● Working data:
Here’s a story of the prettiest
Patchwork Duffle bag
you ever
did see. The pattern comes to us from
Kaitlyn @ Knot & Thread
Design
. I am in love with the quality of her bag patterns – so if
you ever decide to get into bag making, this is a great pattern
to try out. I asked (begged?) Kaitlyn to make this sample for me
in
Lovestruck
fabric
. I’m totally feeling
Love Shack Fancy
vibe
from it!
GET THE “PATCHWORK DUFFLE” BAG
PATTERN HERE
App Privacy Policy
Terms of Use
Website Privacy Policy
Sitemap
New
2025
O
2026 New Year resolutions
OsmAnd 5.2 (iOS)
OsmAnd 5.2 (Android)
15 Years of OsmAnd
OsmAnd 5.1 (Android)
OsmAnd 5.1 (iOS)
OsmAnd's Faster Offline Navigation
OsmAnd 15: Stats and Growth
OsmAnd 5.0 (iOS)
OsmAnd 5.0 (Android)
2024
---
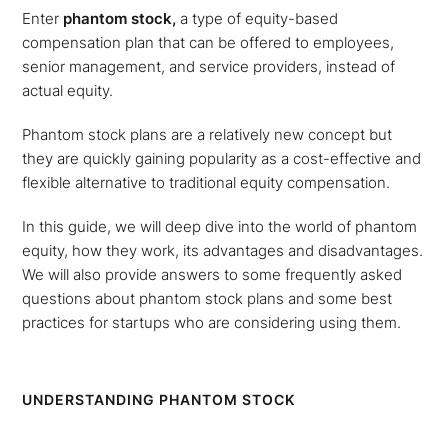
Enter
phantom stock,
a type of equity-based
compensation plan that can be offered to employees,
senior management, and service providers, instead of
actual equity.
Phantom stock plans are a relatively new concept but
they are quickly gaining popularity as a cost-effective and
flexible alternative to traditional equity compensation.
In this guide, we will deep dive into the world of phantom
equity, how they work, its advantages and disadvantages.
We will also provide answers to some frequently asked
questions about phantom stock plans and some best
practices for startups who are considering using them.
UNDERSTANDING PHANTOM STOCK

● Required action: I'd like the lines above from the one with "Kaitlyn @ Knot & Thread" up to and including the one with "15 Years of OsmAnd" copied exactly, with no other lines.

● Answer below:
Kaitlyn @ Knot & Thread
Design
. I am in love with the quality of her bag patterns – so if
you ever decide to get into bag making, this is a great pattern
to try out. I asked (begged?) Kaitlyn to make this sample for me
in
Lovestruck
fabric
. I’m totally feeling
Love Shack Fancy
vibe
from it!
GET THE “PATCHWORK DUFFLE” BAG
PATTERN HERE
App Privacy Policy
Terms of Use
Website Privacy Policy
Sitemap
New
2025
O
2026 New Year resolutions
OsmAnd 5.2 (iOS)
OsmAnd 5.2 (Android)
15 Years of OsmAnd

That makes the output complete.